# Interested in the Arborist Trade



## Auldo (Apr 18, 2011)

Hi, my name is Ryan, I am 18 and I live in Southern Ontario. I recently graduated from highschool and like many people was unsure where I wanted to go from there. I applied for Travel and Tourism to a few colleges and Horticultural Engineer to another. Since applying I've decided these things aren't what I really wanna do. From there I thought about plumbing and now I've eventually found myself taking a real liking to the sounds of being an Arborist. Being outside and climbing trees and what not sounds pretty cool to be honest.

● ● ● ● ●

What the exercise asks:
Reproduce the arborist post above verbatim, from "# Interested in" to "to be honest.".

● ● ● ● ●

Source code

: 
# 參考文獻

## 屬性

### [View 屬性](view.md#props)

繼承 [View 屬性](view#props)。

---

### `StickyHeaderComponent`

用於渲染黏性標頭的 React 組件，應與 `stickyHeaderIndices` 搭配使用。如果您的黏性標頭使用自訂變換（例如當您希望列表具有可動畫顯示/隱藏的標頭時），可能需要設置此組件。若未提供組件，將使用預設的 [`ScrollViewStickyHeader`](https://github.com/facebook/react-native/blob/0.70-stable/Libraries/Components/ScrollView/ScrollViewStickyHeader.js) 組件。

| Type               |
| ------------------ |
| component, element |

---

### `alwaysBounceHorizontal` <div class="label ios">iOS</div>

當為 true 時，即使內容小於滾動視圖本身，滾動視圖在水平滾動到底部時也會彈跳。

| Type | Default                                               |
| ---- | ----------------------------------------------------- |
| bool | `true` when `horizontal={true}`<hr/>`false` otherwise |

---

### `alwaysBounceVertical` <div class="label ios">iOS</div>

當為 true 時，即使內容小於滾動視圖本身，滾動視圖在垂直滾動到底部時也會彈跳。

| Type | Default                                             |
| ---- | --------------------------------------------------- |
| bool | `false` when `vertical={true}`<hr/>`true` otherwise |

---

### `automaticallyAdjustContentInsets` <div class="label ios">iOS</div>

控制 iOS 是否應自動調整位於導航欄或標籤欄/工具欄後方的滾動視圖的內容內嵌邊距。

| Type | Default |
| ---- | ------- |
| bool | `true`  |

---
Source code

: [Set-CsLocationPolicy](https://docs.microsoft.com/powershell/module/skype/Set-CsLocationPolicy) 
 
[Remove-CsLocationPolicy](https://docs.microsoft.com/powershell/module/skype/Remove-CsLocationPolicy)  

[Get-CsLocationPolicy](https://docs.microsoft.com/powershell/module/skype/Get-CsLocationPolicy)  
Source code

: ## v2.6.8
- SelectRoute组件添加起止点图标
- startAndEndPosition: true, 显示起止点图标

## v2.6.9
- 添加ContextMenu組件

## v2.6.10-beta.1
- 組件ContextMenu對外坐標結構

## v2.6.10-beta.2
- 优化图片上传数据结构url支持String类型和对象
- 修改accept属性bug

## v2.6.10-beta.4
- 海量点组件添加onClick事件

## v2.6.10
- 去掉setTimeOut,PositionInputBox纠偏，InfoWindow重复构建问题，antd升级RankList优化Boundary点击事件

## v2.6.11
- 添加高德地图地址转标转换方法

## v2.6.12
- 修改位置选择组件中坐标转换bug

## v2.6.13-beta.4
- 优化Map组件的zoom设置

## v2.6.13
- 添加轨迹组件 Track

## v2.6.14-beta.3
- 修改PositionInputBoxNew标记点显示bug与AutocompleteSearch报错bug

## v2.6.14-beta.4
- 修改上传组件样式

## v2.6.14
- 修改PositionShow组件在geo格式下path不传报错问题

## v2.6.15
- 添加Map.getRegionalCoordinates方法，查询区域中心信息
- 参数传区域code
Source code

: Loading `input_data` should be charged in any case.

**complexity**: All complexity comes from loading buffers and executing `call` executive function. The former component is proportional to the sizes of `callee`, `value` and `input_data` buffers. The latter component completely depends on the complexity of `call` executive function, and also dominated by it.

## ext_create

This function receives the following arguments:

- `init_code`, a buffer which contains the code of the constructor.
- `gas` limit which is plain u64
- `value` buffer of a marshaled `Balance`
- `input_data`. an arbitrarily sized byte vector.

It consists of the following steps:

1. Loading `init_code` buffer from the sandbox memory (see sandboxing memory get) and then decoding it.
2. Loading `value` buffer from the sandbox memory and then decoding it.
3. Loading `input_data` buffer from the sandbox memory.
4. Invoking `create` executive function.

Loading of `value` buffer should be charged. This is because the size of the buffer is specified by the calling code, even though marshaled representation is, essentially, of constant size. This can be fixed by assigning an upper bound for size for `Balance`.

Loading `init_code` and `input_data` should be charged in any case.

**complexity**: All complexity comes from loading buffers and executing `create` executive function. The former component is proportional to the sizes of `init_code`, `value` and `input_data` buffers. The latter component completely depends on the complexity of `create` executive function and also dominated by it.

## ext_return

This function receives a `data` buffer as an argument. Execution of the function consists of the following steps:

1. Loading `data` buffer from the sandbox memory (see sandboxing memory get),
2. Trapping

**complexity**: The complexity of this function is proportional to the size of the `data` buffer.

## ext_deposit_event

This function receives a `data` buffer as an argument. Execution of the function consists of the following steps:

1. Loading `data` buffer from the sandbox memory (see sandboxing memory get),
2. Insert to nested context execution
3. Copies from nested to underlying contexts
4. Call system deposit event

● ● ● ● ●

Problem solution:
# Interested in the Arborist Trade



## Auldo (Apr 18, 2011)

Hi, my name is Ryan, I am 18 and I live in Southern Ontario. I recently graduated from highschool and like many people was unsure where I wanted to go from there. I applied for Travel and Tourism to a few colleges and Horticultural Engineer to another. Since applying I've decided these things aren't what I really wanna do. From there I thought about plumbing and now I've eventually found myself taking a real liking to the sounds of being an Arborist. Being outside and climbing trees and what not sounds pretty cool to be honest.